*** Opening SOURCE EXTRACT ***
The books are about evenly split between You Will Never Hear Of This Character Again and the recurring cast. There’s a certain amount of continuity from book to book, with a couple of tragic relationships, a couple of dramatic ones, and some ongoing friendships. My favourite as a kid was Sweet Valley High #28, Alone in the Crowd. It was about Lynne Henry, whom I’m pretty sure was only ever in that book except as a background character, who was a talented-but-shy musician. On the other hand, it was easy to recognize when Lila Fowler was on a cover.
I haven’t spent new-book money on Sweet Valley since the ‘90s. I did read Sweet Valley Confidential when it came out, along with about eight million other Gen-X women, but I got it from the library. I’ll say that it’s clear that Pascal wasn’t as obsessive about the world she’d created as a lot of the rest of us, and it also seemed likely to me that she wanted a lot more drama than I think most of us were interested in. It’s not that those books were always low stakes. My Gods they were not. The books are full of plane crashes and kidnappings and cults, terminal illness and car accidents and Elizabeth even went on trial for manslaughter in a series I clearly missed. I even remember one of the summer vacation books that involved a guy whose father was in witness protection.
*** Closing SOURCE EXTRACT ***
* [REQUIREMENT 1] Quote the Sweet Valley passage between "The books are about" and "on a cover.", inclusive.
* [REQUIREMENT 2] According to the Sweet Valley passage, which book was the writer's favorite as a kid?
You won't need the listing for any of this.
*** Opening MATERIAL SHOWN ***
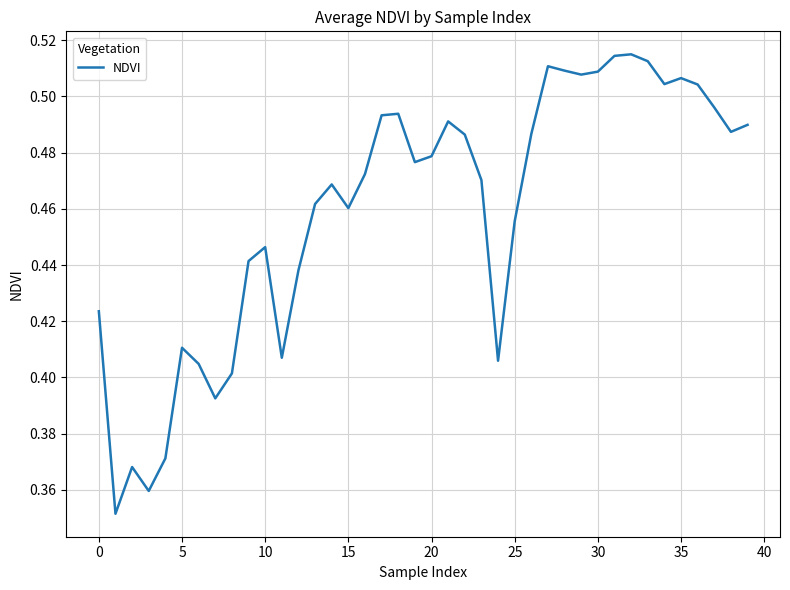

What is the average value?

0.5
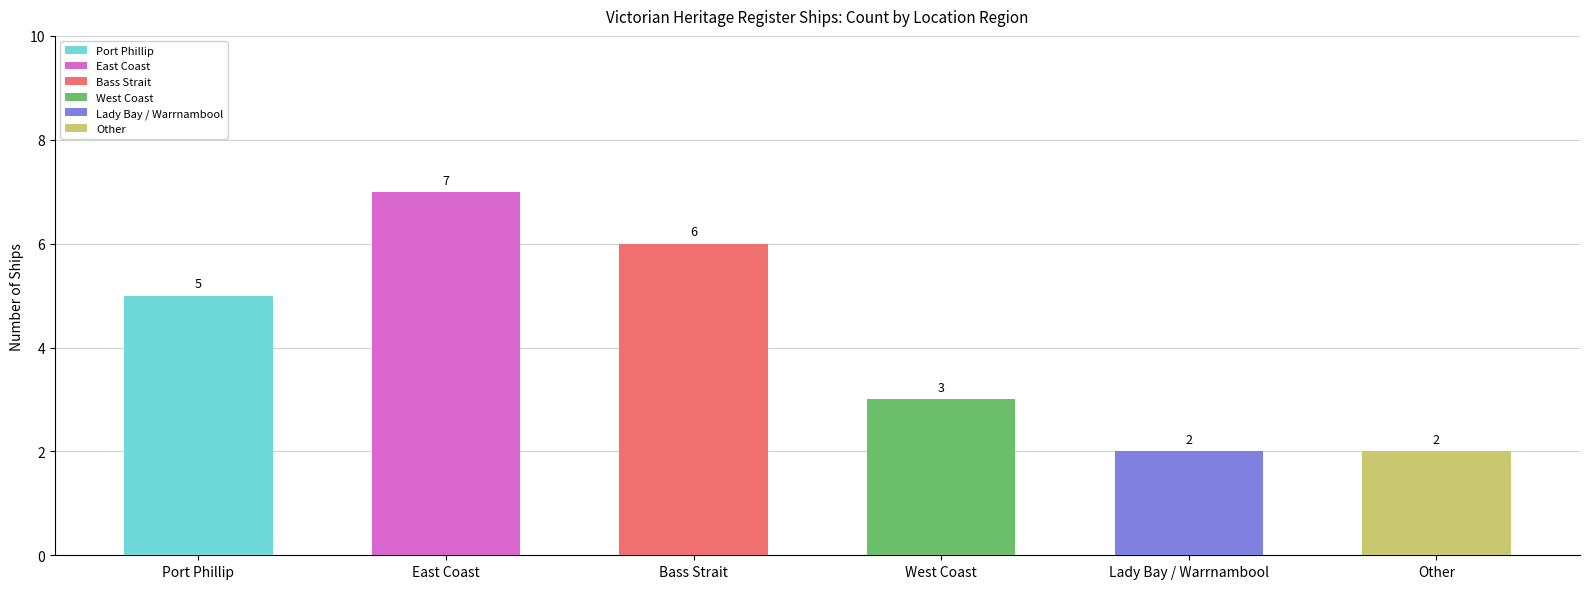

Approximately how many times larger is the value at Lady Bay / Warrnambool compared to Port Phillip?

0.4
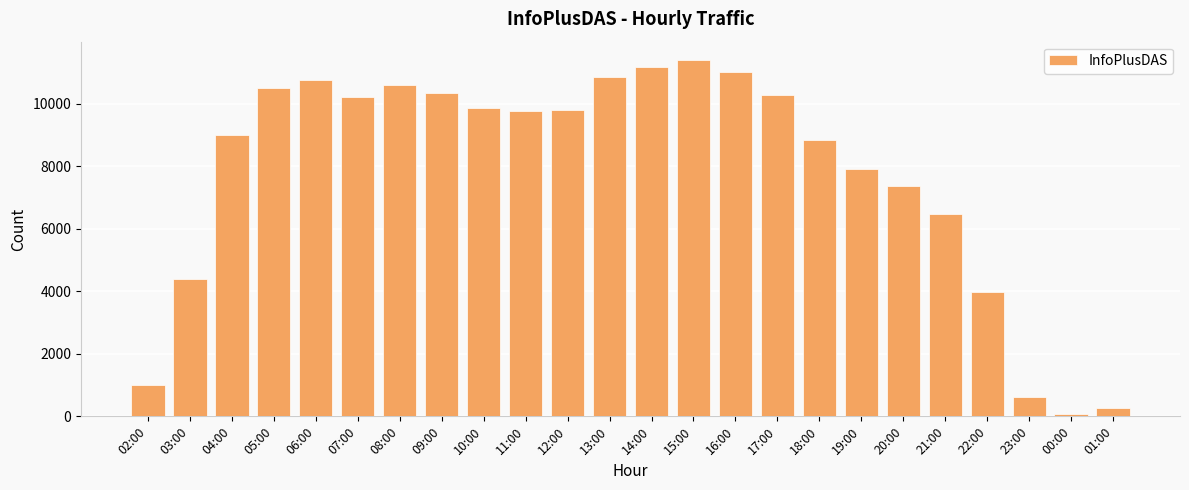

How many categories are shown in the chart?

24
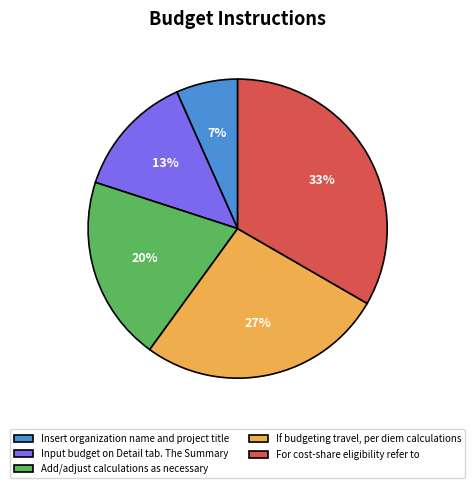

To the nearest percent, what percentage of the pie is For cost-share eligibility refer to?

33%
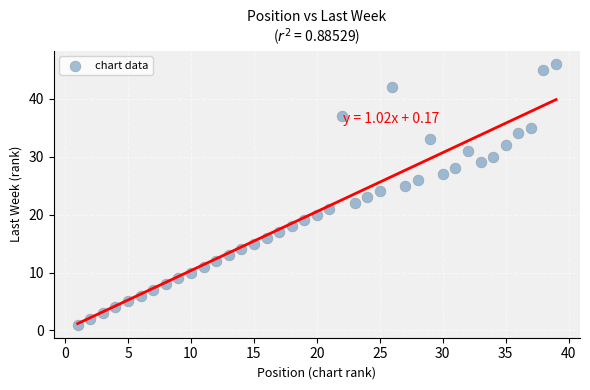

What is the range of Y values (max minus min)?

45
*** Closing MATERIAL SHOWN ***
*** Opening MATERIAL SHOWN ***
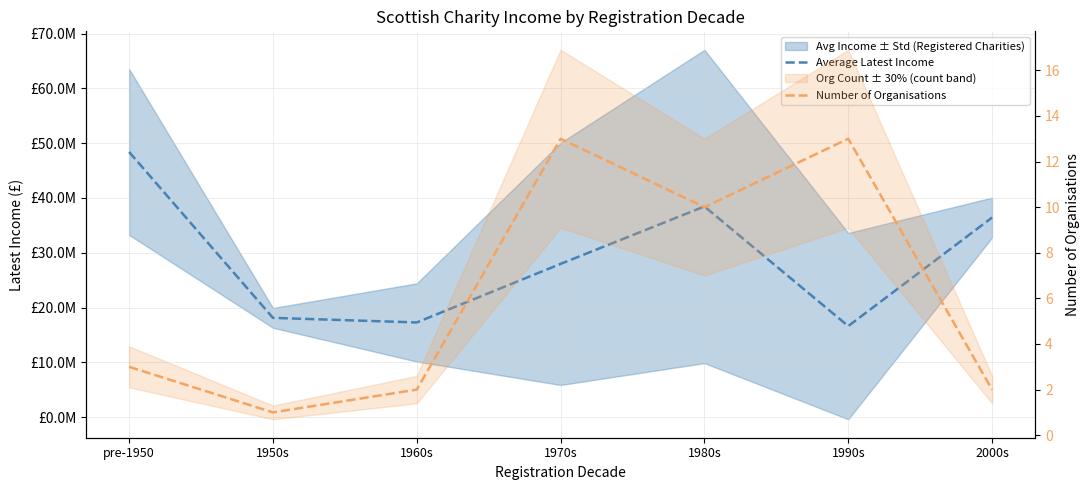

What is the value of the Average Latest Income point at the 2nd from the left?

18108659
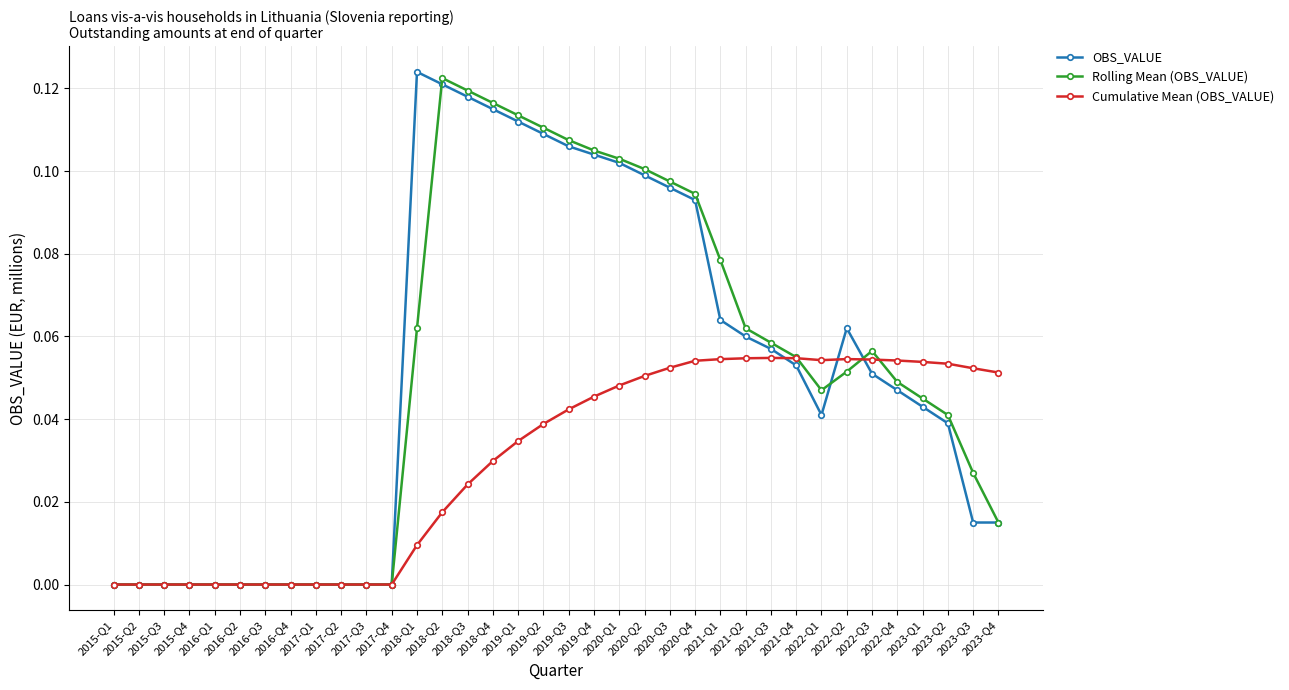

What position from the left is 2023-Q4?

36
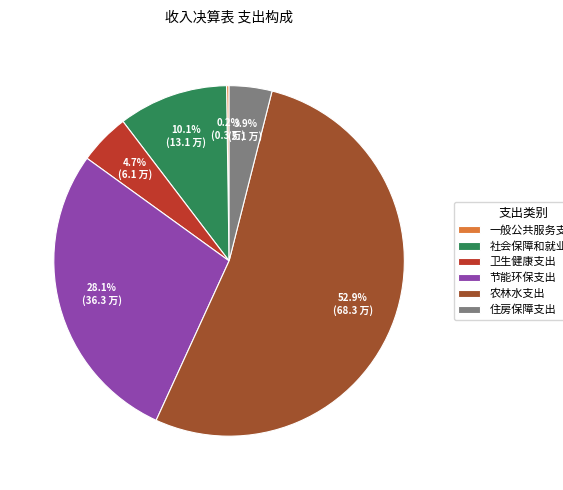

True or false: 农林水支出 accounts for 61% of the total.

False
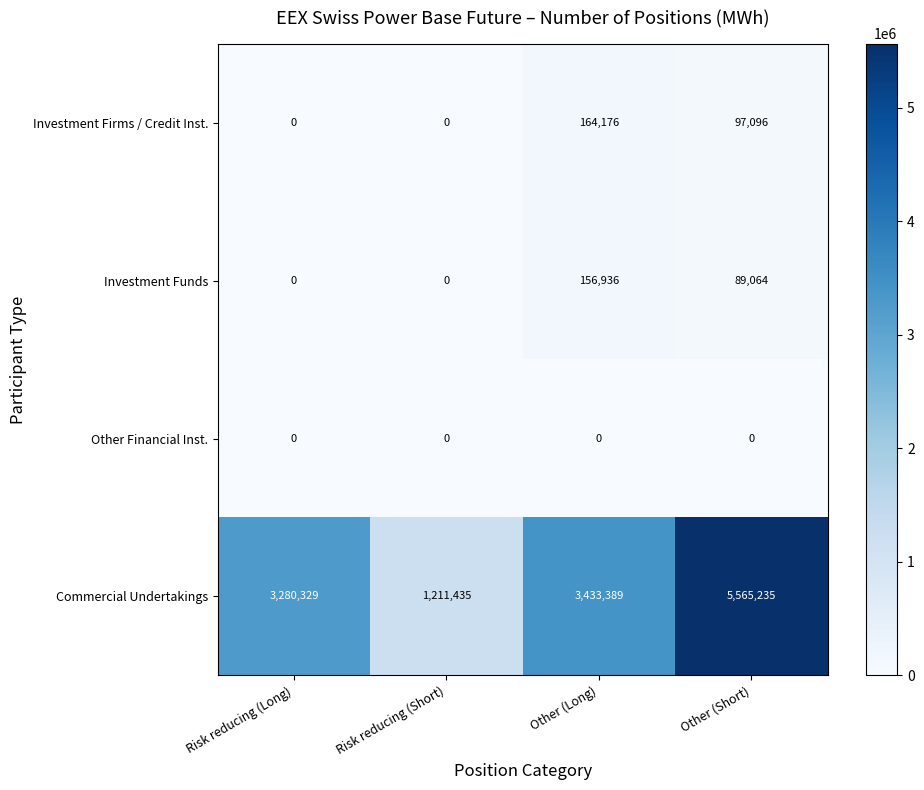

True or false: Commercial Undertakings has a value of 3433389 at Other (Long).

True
*** Closing MATERIAL SHOWN ***
* [ANSWER BOX 1]
The books are about evenly split between You Will Never Hear Of This Character Again and the recurring cast. There’s a certain amount of continuity from book to book, with a couple of tragic relationships, a couple of dramatic ones, and some ongoing friendships. My favourite as a kid was Sweet Valley High #28, Alone in the Crowd. It was about Lynne Henry, whom I’m pretty sure was only ever in that book except as a background character, who was a talented-but-shy musician. On the other hand, it was easy to recognize when Lila Fowler was on a cover.

* [ANSWER BOX 2] Sweet Valley High #28, Alone in the Crowd.